== What this task involves ==
Please print every record below exactly as it appears.

*** Extracted records ***

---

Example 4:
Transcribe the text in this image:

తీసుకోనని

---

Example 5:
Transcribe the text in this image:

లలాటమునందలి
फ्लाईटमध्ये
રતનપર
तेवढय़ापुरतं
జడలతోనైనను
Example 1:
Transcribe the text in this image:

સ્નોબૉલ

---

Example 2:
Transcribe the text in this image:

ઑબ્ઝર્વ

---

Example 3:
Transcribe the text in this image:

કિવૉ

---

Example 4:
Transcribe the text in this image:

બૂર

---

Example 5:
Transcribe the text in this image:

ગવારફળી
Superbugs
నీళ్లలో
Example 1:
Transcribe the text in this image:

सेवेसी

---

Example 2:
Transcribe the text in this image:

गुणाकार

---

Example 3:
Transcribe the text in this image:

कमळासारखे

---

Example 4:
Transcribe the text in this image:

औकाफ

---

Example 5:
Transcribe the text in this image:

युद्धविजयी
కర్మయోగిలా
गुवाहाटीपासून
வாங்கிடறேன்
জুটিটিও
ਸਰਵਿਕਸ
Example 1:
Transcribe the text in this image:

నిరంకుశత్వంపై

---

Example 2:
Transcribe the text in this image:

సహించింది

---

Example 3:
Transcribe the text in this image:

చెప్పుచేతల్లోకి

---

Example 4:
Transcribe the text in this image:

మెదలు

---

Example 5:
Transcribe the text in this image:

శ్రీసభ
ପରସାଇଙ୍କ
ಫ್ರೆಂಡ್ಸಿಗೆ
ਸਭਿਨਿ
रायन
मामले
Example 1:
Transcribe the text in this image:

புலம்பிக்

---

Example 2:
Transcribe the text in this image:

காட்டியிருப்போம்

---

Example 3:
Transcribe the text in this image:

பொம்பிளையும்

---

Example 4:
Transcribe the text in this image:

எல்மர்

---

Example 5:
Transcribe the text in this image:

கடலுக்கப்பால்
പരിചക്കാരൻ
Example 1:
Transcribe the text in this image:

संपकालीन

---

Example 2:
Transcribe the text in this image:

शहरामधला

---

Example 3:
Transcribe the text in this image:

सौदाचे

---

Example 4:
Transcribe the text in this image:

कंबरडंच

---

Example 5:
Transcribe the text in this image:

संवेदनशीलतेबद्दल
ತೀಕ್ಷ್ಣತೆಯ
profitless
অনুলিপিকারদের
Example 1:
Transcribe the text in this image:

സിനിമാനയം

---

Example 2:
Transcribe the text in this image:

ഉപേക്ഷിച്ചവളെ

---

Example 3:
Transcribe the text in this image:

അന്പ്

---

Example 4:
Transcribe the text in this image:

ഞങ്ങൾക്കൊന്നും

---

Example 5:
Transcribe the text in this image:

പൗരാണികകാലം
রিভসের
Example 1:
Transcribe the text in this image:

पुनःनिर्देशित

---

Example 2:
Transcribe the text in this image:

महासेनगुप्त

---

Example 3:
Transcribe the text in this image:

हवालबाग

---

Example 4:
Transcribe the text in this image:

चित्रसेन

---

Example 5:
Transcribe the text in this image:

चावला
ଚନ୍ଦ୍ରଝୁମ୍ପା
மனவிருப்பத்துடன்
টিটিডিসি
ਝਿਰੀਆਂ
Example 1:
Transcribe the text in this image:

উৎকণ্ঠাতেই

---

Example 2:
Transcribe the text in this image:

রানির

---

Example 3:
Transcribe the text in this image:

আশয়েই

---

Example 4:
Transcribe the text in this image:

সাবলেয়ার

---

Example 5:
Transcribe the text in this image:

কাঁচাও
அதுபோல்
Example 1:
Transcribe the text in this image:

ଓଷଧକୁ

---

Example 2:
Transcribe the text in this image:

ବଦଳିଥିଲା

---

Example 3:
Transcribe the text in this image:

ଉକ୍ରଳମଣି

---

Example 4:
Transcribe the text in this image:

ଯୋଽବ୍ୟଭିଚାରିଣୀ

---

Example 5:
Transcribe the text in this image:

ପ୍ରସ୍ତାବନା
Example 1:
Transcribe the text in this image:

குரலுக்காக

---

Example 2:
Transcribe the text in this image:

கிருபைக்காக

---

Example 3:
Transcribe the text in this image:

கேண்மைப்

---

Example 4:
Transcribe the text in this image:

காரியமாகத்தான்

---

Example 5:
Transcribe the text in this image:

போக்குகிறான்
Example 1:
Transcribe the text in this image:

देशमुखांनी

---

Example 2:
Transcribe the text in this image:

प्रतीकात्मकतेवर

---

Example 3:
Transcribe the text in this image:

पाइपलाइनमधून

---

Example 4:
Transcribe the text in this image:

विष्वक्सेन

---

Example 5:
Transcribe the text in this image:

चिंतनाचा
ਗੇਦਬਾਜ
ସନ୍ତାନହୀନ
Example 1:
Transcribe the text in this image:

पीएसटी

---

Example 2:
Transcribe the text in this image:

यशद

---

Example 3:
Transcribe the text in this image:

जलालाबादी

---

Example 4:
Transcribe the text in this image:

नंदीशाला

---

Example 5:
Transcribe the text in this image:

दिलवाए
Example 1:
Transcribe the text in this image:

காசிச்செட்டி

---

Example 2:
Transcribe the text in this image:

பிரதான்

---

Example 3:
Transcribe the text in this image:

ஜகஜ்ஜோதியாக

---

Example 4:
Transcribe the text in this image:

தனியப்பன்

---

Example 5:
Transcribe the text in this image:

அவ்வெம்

*** End of Extracted records ***

== Answer area ==
---

Example 4:
Transcribe the text in this image:

తీసుకోనని

---

Example 5:
Transcribe the text in this image:

లలాటమునందలి
फ्लाईटमध्ये
રતનપર
तेवढय़ापुरतं
జడలతోనైనను
Example 1:
Transcribe the text in this image:

સ્નોબૉલ

---

Example 2:
Transcribe the text in this image:

ઑબ્ઝર્વ

---

Example 3:
Transcribe the text in this image:

કિવૉ

---

Example 4:
Transcribe the text in this image:

બૂર

---

Example 5:
Transcribe the text in this image:

ગવારફળી
Superbugs
నీళ్లలో
Example 1:
Transcribe the text in this image:

सेवेसी

---

Example 2:
Transcribe the text in this image:

गुणाकार

---

Example 3:
Transcribe the text in this image:

कमळासारखे

---

Example 4:
Transcribe the text in this image:

औकाफ

---

Example 5:
Transcribe the text in this image:

युद्धविजयी
కర్మయోగిలా
गुवाहाटीपासून
வாங்கிடறேன்
জুটিটিও
ਸਰਵਿਕਸ
Example 1:
Transcribe the text in this image:

నిరంకుశత్వంపై

---

Example 2:
Transcribe the text in this image:

సహించింది

---

Example 3:
Transcribe the text in this image:

చెప్పుచేతల్లోకి

---

Example 4:
Transcribe the text in this image:

మెదలు

---

Example 5:
Transcribe the text in this image:

శ్రీసభ
ପରସାଇଙ୍କ
ಫ್ರೆಂಡ್ಸಿಗೆ
ਸਭਿਨਿ
रायन
मामले
Example 1:
Transcribe the text in this image:

புலம்பிக்

---

Example 2:
Transcribe the text in this image:

காட்டியிருப்போம்

---

Example 3:
Transcribe the text in this image:

பொம்பிளையும்

---

Example 4:
Transcribe the text in this image:

எல்மர்

---

Example 5:
Transcribe the text in this image:

கடலுக்கப்பால்
പരിചക്കാരൻ
Example 1:
Transcribe the text in this image:

संपकालीन

---

Example 2:
Transcribe the text in this image:

शहरामधला

---

Example 3:
Transcribe the text in this image:

सौदाचे

---

Example 4:
Transcribe the text in this image:

कंबरडंच

---

Example 5:
Transcribe the text in this image:

संवेदनशीलतेबद्दल
ತೀಕ್ಷ್ಣತೆಯ
profitless
অনুলিপিকারদের
Example 1:
Transcribe the text in this image:

സിനിമാനയം

---

Example 2:
Transcribe the text in this image:

ഉപേക്ഷിച്ചവളെ

---

Example 3:
Transcribe the text in this image:

അന്പ്

---

Example 4:
Transcribe the text in this image:

ഞങ്ങൾക്കൊന്നും

---

Example 5:
Transcribe the text in this image:

പൗരാണികകാലം
রিভসের
Example 1:
Transcribe the text in this image:

पुनःनिर्देशित

---

Example 2:
Transcribe the text in this image:

महासेनगुप्त

---

Example 3:
Transcribe the text in this image:

हवालबाग

---

Example 4:
Transcribe the text in this image:

चित्रसेन

---

Example 5:
Transcribe the text in this image:

चावला
ଚନ୍ଦ୍ରଝୁମ୍ପା
மனவிருப்பத்துடன்
টিটিডিসি
ਝਿਰੀਆਂ
Example 1:
Transcribe the text in this image:

উৎকণ্ঠাতেই

---

Example 2:
Transcribe the text in this image:

রানির

---

Example 3:
Transcribe the text in this image:

আশয়েই

---

Example 4:
Transcribe the text in this image:

সাবলেয়ার

---

Example 5:
Transcribe the text in this image:

কাঁচাও
அதுபோல்
Example 1:
Transcribe the text in this image:

ଓଷଧକୁ

---

Example 2:
Transcribe the text in this image:

ବଦଳିଥିଲା

---

Example 3:
Transcribe the text in this image:

ଉକ୍ରଳମଣି

---

Example 4:
Transcribe the text in this image:

ଯୋଽବ୍ୟଭିଚାରିଣୀ

---

Example 5:
Transcribe the text in this image:

ପ୍ରସ୍ତାବନା
Example 1:
Transcribe the text in this image:

குரலுக்காக

---

Example 2:
Transcribe the text in this image:

கிருபைக்காக

---

Example 3:
Transcribe the text in this image:

கேண்மைப்

---

Example 4:
Transcribe the text in this image:

காரியமாகத்தான்

---

Example 5:
Transcribe the text in this image:

போக்குகிறான்
Example 1:
Transcribe the text in this image:

देशमुखांनी

---

Example 2:
Transcribe the text in this image:

प्रतीकात्मकतेवर

---

Example 3:
Transcribe the text in this image:

पाइपलाइनमधून

---

Example 4:
Transcribe the text in this image:

विष्वक्सेन

---

Example 5:
Transcribe the text in this image:

चिंतनाचा
ਗੇਦਬਾਜ
ସନ୍ତାନହୀନ
Example 1:
Transcribe the text in this image:

पीएसटी

---

Example 2:
Transcribe the text in this image:

यशद

---

Example 3:
Transcribe the text in this image:

जलालाबादी

---

Example 4:
Transcribe the text in this image:

नंदीशाला

---

Example 5:
Transcribe the text in this image:

दिलवाए
Example 1:
Transcribe the text in this image:

காசிச்செட்டி

---

Example 2:
Transcribe the text in this image:

பிரதான்

---

Example 3:
Transcribe the text in this image:

ஜகஜ்ஜோதியாக

---

Example 4:
Transcribe the text in this image:

தனியப்பன்

---

Example 5:
Transcribe the text in this image:

அவ்வெம்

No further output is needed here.